Automated Billing & Tax Engine

Unattended recurring billing — scheduled worker services that generate invoices, calculate tax through Avalara AvaTax, and post to SAP Business One with idempotent, replay-safe runs.

Context

Recurring customer billing was a manual, error-prone monthly exercise: staff generated invoices by hand in the ERP, applied tax rules themselves, and reconciled mistakes after the fact. The goal was to make the entire cycle — invoice generation, tax calculation, posting, reporting — run unattended.

Constraints

  • This code moves money. A duplicate invoice or a missed one is not a bug ticket, it is a customer-facing financial error.
  • Tax rules vary by jurisdiction and change constantly — encoding them in-house was a permanent correctness liability.
  • Runs happen on schedules against external systems (ERP, tax API) that can be slow, down, or mid-maintenance; partial failure is the normal case to design for, not the exception.

Architecture

idempotency keys · retry state Scheduler .NET Worker Service Billing Engine recurring runs · rules Avalara AvaTax tax calculation SAP B1 invoice posted SQL Server billing state
At-least-once execution: every posting is idempotent, so an interrupted run replays safely without double-billing.
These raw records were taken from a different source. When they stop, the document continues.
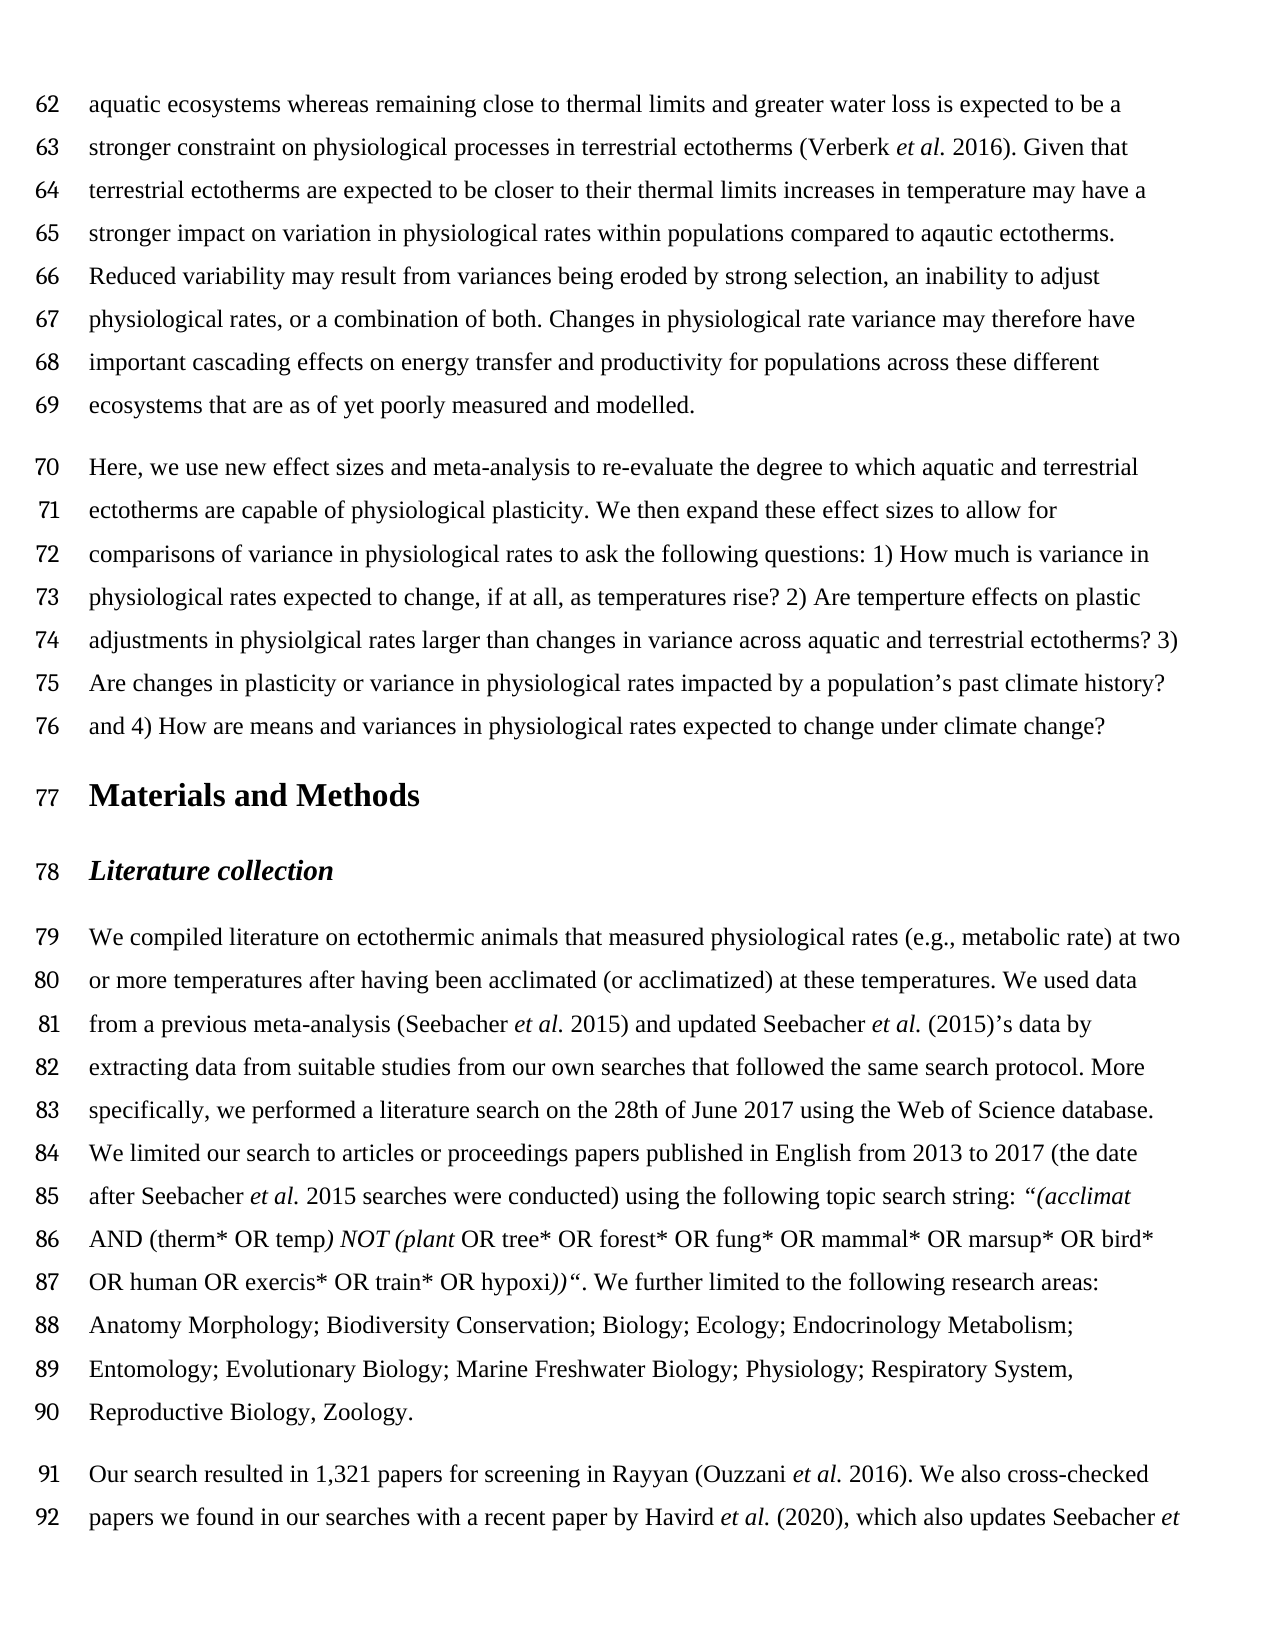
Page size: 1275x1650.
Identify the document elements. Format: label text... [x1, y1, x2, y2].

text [89, 89, 1186, 419]
text We compiled literature on ectothermic animals that measured physiological rates (e.g., metabolic rate) at two or more temperatures after having been acclimated (or acclimatized) at these temperatures. We used data from a previous meta-analysis (Seebacher et al. 2015) and updated Seebacher et al. (2015)’s data by extracting data from suitable studies from our own searches that followed the same search protocol. More specifically, we performed a literature search on the 28th of June 2017 using the Web of Science database. We limited our search to articles or proceedings papers published in English from 2013 to 2017 (the date after Seebacher et al. 2015 searches were conducted) using the following topic search string: “(acclimat AND (therm* OR temp) NOT (plant OR tree* OR forest* OR fung* OR mammal* OR marsup* OR bird* OR human OR exercis* OR train* OR hypoxi))“. We further limited to the following research areas: Anatomy Morphology; Biodiversity Conservation; Biology; Ecology; Endocrinology Metabolism; Entomology; Evolutionary Biology; Marine Freshwater Biology; Physiology; Respiratory System, Reproductive Biology, Zoology. [89, 922, 1186, 1426]
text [89, 1459, 1186, 1531]
text Here, we use new effect sizes and meta-analysis to re-evaluate the degree to which aquatic and terrestrial ectotherms are capable of physiological plasticity. We then expand these effect sizes to allow for comparisons of variance in physiological rates to ask the following questions: 1) How much is variance in physiological rates expected to change, if at all, as temperatures rise? 2) Are temperture effects on plastic adjustments in physiolgical rates larger than changes in variance across aquatic and terrestrial ectotherms? 3) Are changes in plasticity or variance in physiological rates impacted by a population’s past climate history? and 4) How are means and variances in physiological rates expected to change under climate change? [89, 452, 1186, 740]
subtitle Materials and Methods [89, 775, 1186, 813]
subtitle Literature collection [89, 853, 1186, 887]
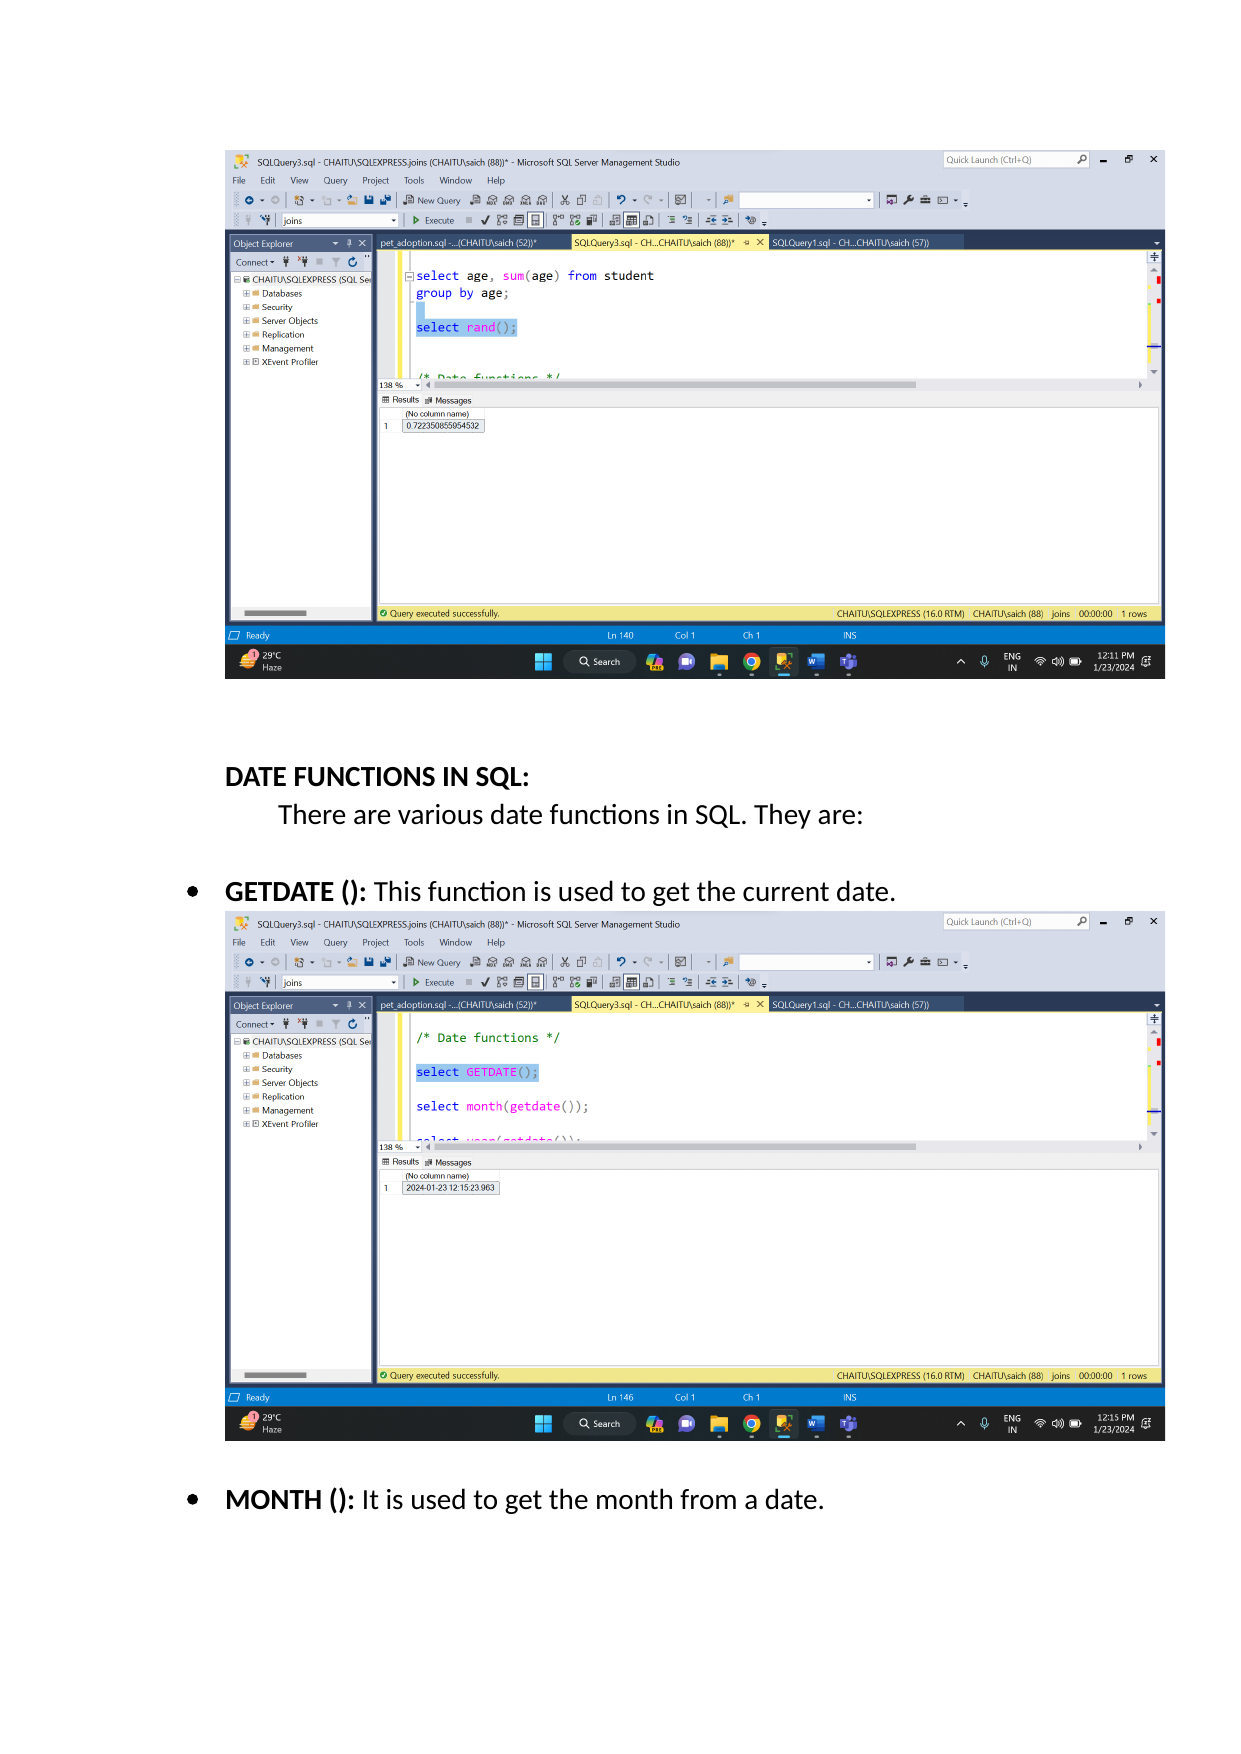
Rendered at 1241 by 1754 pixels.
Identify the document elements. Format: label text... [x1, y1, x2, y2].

list GETDATE (): This function is used to get the current date. [187, 873, 1090, 909]
list DATE FUNCTIONS IN SQL: [225, 758, 1090, 793]
list There are various date functions in SQL. They are: [225, 796, 1090, 832]
list MONTH (): It is used to get the month from a date. [187, 1481, 1090, 1517]
picture [225, 150, 1166, 679]
picture [225, 911, 1166, 1441]
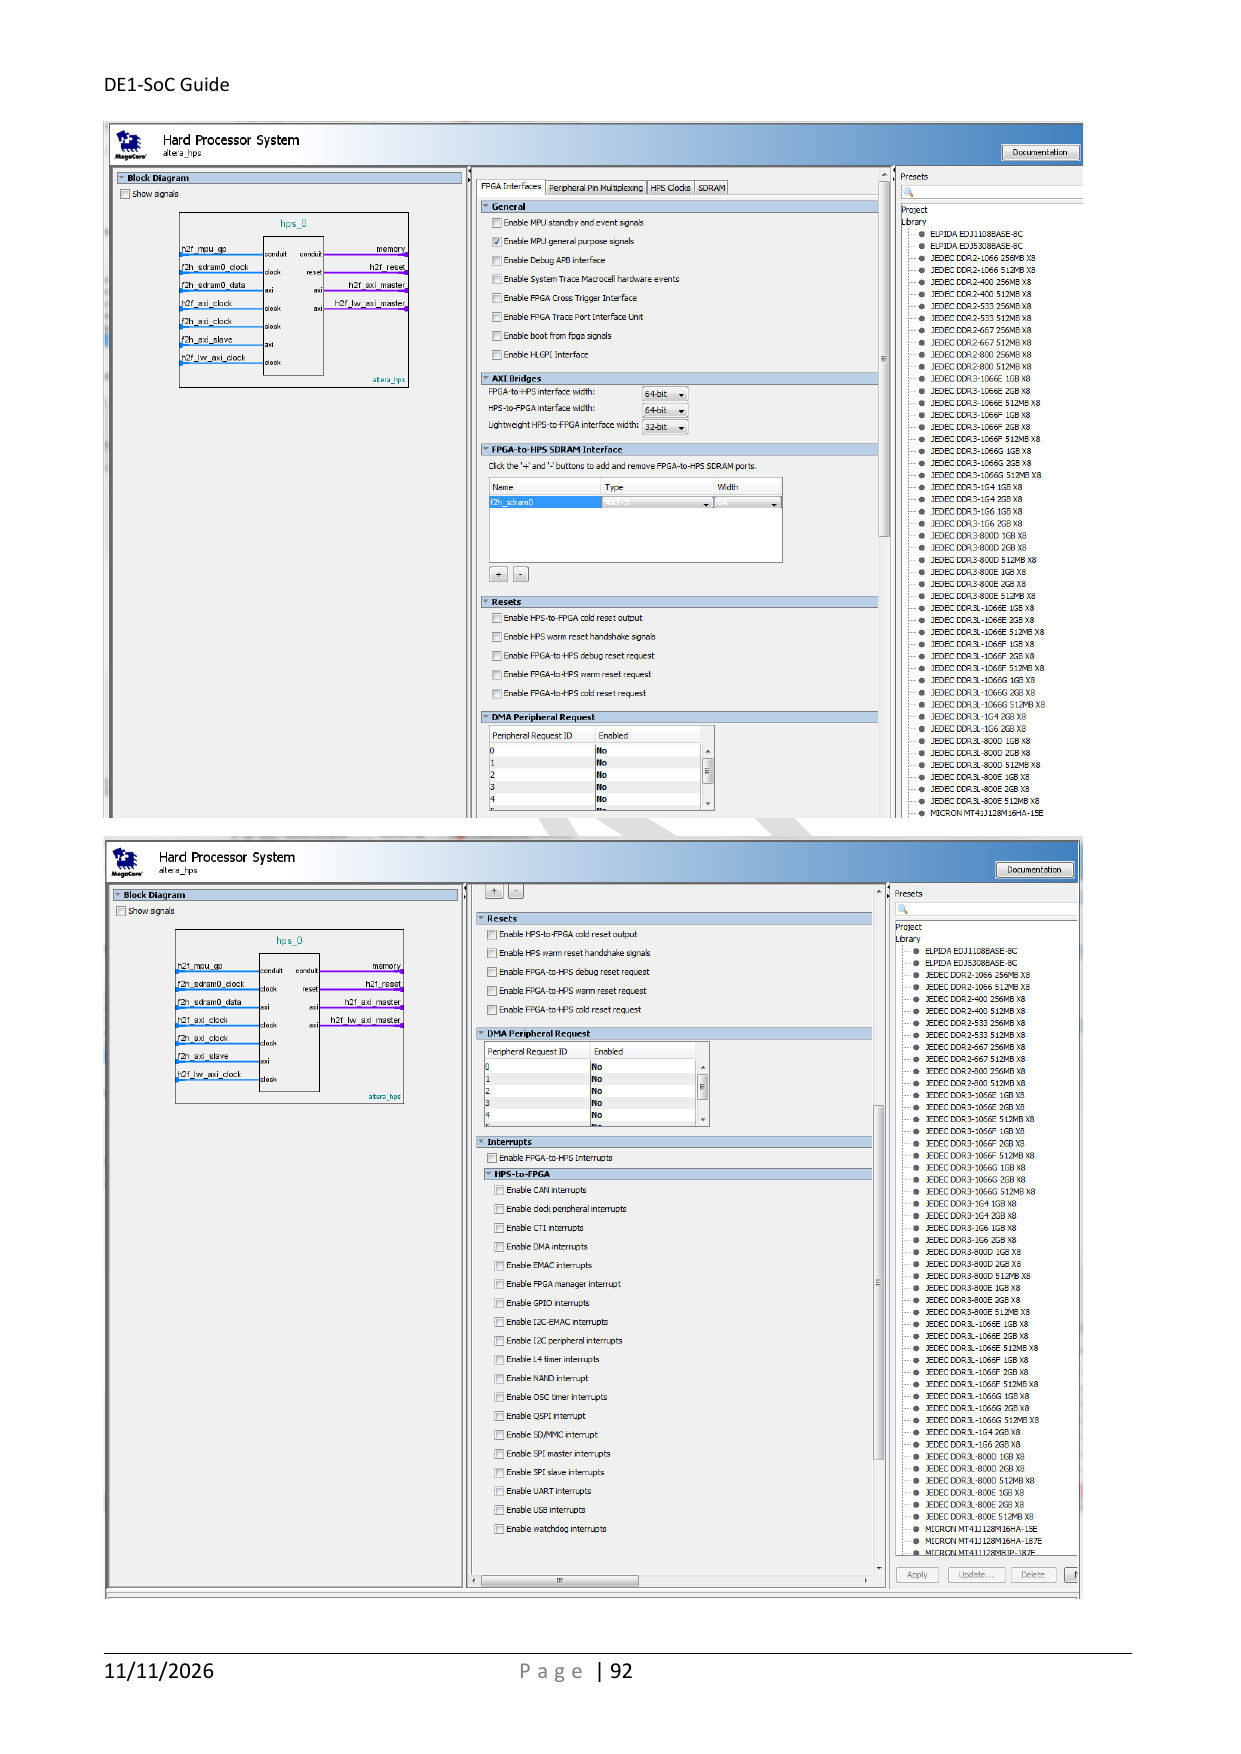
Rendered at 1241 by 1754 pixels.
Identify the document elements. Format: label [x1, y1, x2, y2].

picture [103, 121, 1084, 818]
picture [103, 836, 1084, 1599]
A .NET Worker Service triggers billing runs on schedule. The billing engine evaluates recurring billing rules, calls Avalara AvaTax for jurisdiction-correct tax on each invoice, and posts the result to SAP Business One. Every step records its state in SQL Server keyed by an idempotency key, so a run that dies midway — network fault, ERP maintenance window, deploy — simply replays: already-posted invoices are skipped, unfinished ones complete.

Decisions & Trade-offs

  • At-least-once with idempotent posting, not exactly-once. Exactly-once delivery across a scheduler, a tax API, and an ERP is a fiction; idempotency keys make retries safe and turn “did it run twice?” into a non-question.
  • Delegating tax to AvaTax over in-house tax tables. An external dependency and per-call cost, in exchange for jurisdiction changes being someone else’s full-time job. For tax, buy beats build.
  • Reconciliation as a feature, not an afterthought. Custom reports compare what the engine believes it billed against what the ERP posted — automation that finance can verify is automation that finance trusts.

Impact

Recurring billing became a background process instead of a monthly project: invoices generate, tax calculates, and postings land in the ERP without human touch, with reconciliation reports as the safety net. The same idempotent-run pattern was reused for the platform’s other automation — data migration jobs and scheduled financial reporting.